Another great quote from Hughes:

Theologian Jacques Ellul says that the only way to defeat the godlike power that money seeks to impose on our lives is to give it away, which he calls profaning it: “To profane money, like all other powers, is to take away its sacred character.” This destroys its power over us. “Giving to God is the act of profanation par excellence,” says Ellul. Every time I give, I declare that money does not control me. Perpetual generosity is a perpetual de-deification of money. – R. Kent Hughes, Set Apart, 33.

This is brilliant to me. When we turn money into a false god, an idol, in order to break its hold over us we must desecrate it. In 2 Kings 23:6 Hilkiah the high priest under Josiah’s command removed the Asherah from the temple, burned it at Kidron (a place that had become increasingly unclean) and then scattered the ashes in a grave yard. This didn’t defile the grave yard, it defiled the ashes. This was desecrating the false god.

Os Guinness has some great advice on recognizing idols in our hearts:

This is the ultimate moral challenge–that hope rests in complete and excuse-free dependence on God and His forgiving grace, plus nothing. The forgiveness is joyfully offered to us through Christ.

An idol is something within creation that is inflated to function as a substitute for God. All sorts of things are potential idols, depending only on our attitudes and actions toward them. If this is so, how do we determine when something is becoming or has become an idol? — Os Guinness, No God but God, 32

In other words, when there is something other than God that we run to to find comfort, to feel better about things, something we seek to “make it alright” and that is not God revealed in Jesus Christ, we may have created an idol. Guinness goes on to explain that this can be all kinds of things, even godly things. He lists the obvious ones of money, power and sex and some that are less than obvious like family and evangelism! The human heart is an idol factory that we must be leery of.
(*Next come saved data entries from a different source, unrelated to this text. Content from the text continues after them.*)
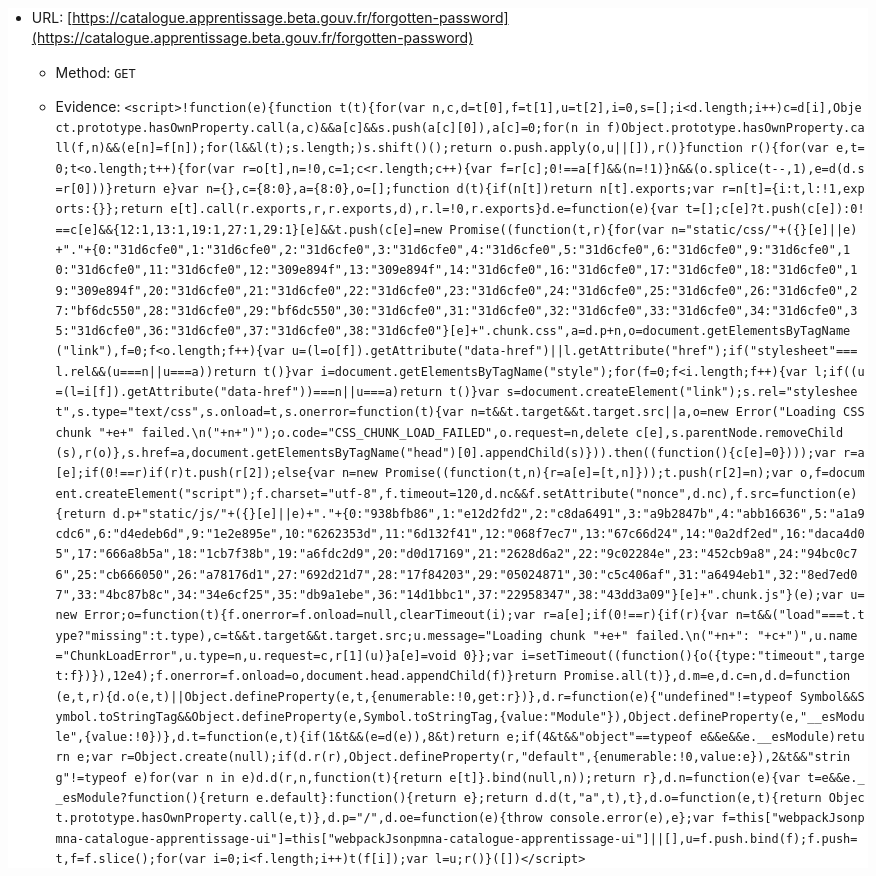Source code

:   
* URL: [https://catalogue.apprentissage.beta.gouv.fr/forgotten-password](https://catalogue.apprentissage.beta.gouv.fr/forgotten-password)
  
  
  * Method: `GET`
  
  
  * Evidence: `<script>!function(e){function t(t){for(var n,c,d=t[0],f=t[1],u=t[2],i=0,s=[];i<d.length;i++)c=d[i],Object.prototype.hasOwnProperty.call(a,c)&&a[c]&&s.push(a[c][0]),a[c]=0;for(n in f)Object.prototype.hasOwnProperty.call(f,n)&&(e[n]=f[n]);for(l&&l(t);s.length;)s.shift()();return o.push.apply(o,u||[]),r()}function r(){for(var e,t=0;t<o.length;t++){for(var r=o[t],n=!0,c=1;c<r.length;c++){var f=r[c];0!==a[f]&&(n=!1)}n&&(o.splice(t--,1),e=d(d.s=r[0]))}return e}var n={},c={8:0},a={8:0},o=[];function d(t){if(n[t])return n[t].exports;var r=n[t]={i:t,l:!1,exports:{}};return e[t].call(r.exports,r,r.exports,d),r.l=!0,r.exports}d.e=function(e){var t=[];c[e]?t.push(c[e]):0!==c[e]&&{12:1,13:1,19:1,27:1,29:1}[e]&&t.push(c[e]=new Promise((function(t,r){for(var n="static/css/"+({}[e]||e)+"."+{0:"31d6cfe0",1:"31d6cfe0",2:"31d6cfe0",3:"31d6cfe0",4:"31d6cfe0",5:"31d6cfe0",6:"31d6cfe0",9:"31d6cfe0",10:"31d6cfe0",11:"31d6cfe0",12:"309e894f",13:"309e894f",14:"31d6cfe0",16:"31d6cfe0",17:"31d6cfe0",18:"31d6cfe0",19:"309e894f",20:"31d6cfe0",21:"31d6cfe0",22:"31d6cfe0",23:"31d6cfe0",24:"31d6cfe0",25:"31d6cfe0",26:"31d6cfe0",27:"bf6dc550",28:"31d6cfe0",29:"bf6dc550",30:"31d6cfe0",31:"31d6cfe0",32:"31d6cfe0",33:"31d6cfe0",34:"31d6cfe0",35:"31d6cfe0",36:"31d6cfe0",37:"31d6cfe0",38:"31d6cfe0"}[e]+".chunk.css",a=d.p+n,o=document.getElementsByTagName("link"),f=0;f<o.length;f++){var u=(l=o[f]).getAttribute("data-href")||l.getAttribute("href");if("stylesheet"===l.rel&&(u===n||u===a))return t()}var i=document.getElementsByTagName("style");for(f=0;f<i.length;f++){var l;if((u=(l=i[f]).getAttribute("data-href"))===n||u===a)return t()}var s=document.createElement("link");s.rel="stylesheet",s.type="text/css",s.onload=t,s.onerror=function(t){var n=t&&t.target&&t.target.src||a,o=new Error("Loading CSS chunk "+e+" failed.\n("+n+")");o.code="CSS_CHUNK_LOAD_FAILED",o.request=n,delete c[e],s.parentNode.removeChild(s),r(o)},s.href=a,document.getElementsByTagName("head")[0].appendChild(s)})).then((function(){c[e]=0})));var r=a[e];if(0!==r)if(r)t.push(r[2]);else{var n=new Promise((function(t,n){r=a[e]=[t,n]}));t.push(r[2]=n);var o,f=document.createElement("script");f.charset="utf-8",f.timeout=120,d.nc&&f.setAttribute("nonce",d.nc),f.src=function(e){return d.p+"static/js/"+({}[e]||e)+"."+{0:"938bfb86",1:"e12d2fd2",2:"c8da6491",3:"a9b2847b",4:"abb16636",5:"a1a9cdc6",6:"d4edeb6d",9:"1e2e895e",10:"6262353d",11:"6d132f41",12:"068f7ec7",13:"67c66d24",14:"0a2df2ed",16:"daca4d05",17:"666a8b5a",18:"1cb7f38b",19:"a6fdc2d9",20:"d0d17169",21:"2628d6a2",22:"9c02284e",23:"452cb9a8",24:"94bc0c76",25:"cb666050",26:"a78176d1",27:"692d21d7",28:"17f84203",29:"05024871",30:"c5c406af",31:"a6494eb1",32:"8ed7ed07",33:"4bc87b8c",34:"34e6cf25",35:"db9a1ebe",36:"14d1bbc1",37:"22958347",38:"43dd3a09"}[e]+".chunk.js"}(e);var u=new Error;o=function(t){f.onerror=f.onload=null,clearTimeout(i);var r=a[e];if(0!==r){if(r){var n=t&&("load"===t.type?"missing":t.type),c=t&&t.target&&t.target.src;u.message="Loading chunk "+e+" failed.\n("+n+": "+c+")",u.name="ChunkLoadError",u.type=n,u.request=c,r[1](u)}a[e]=void 0}};var i=setTimeout((function(){o({type:"timeout",target:f})}),12e4);f.onerror=f.onload=o,document.head.appendChild(f)}return Promise.all(t)},d.m=e,d.c=n,d.d=function(e,t,r){d.o(e,t)||Object.defineProperty(e,t,{enumerable:!0,get:r})},d.r=function(e){"undefined"!=typeof Symbol&&Symbol.toStringTag&&Object.defineProperty(e,Symbol.toStringTag,{value:"Module"}),Object.defineProperty(e,"__esModule",{value:!0})},d.t=function(e,t){if(1&t&&(e=d(e)),8&t)return e;if(4&t&&"object"==typeof e&&e&&e.__esModule)return e;var r=Object.create(null);if(d.r(r),Object.defineProperty(r,"default",{enumerable:!0,value:e}),2&t&&"string"!=typeof e)for(var n in e)d.d(r,n,function(t){return e[t]}.bind(null,n));return r},d.n=function(e){var t=e&&e.__esModule?function(){return e.default}:function(){return e};return d.d(t,"a",t),t},d.o=function(e,t){return Object.prototype.hasOwnProperty.call(e,t)},d.p="/",d.oe=function(e){throw console.error(e),e};var f=this["webpackJsonpmna-catalogue-apprentissage-ui"]=this["webpackJsonpmna-catalogue-apprentissage-ui"]||[],u=f.push.bind(f);f.push=t,f=f.slice();for(var i=0;i<f.length;i++)t(f[i]);var l=u;r()}([])</script>`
So how do we do that with mammon? Do we just burn our money and head to the cemetery? No, that is foolish. Besides, it fails to address the heart issue of desiring money. If we take it away and put nothing in its place, the hole grows bigger and hungrier. “Do not suppose that abuses are eliminated by destroying the object which is abused. Men can go wrong with wine and women. Shall we then prohibit and abolish women?” – Martin Luther.

We need to follow Ellul’s advice and counter money’s grip on us. By giving it to the Lord, we begin to replace that false joy money offered with a real joy. It isn’t instantaneous nor is it easy. But by desecrating the idol in our hearts and erecting an altar to the Lord, we stand a better chance of being free.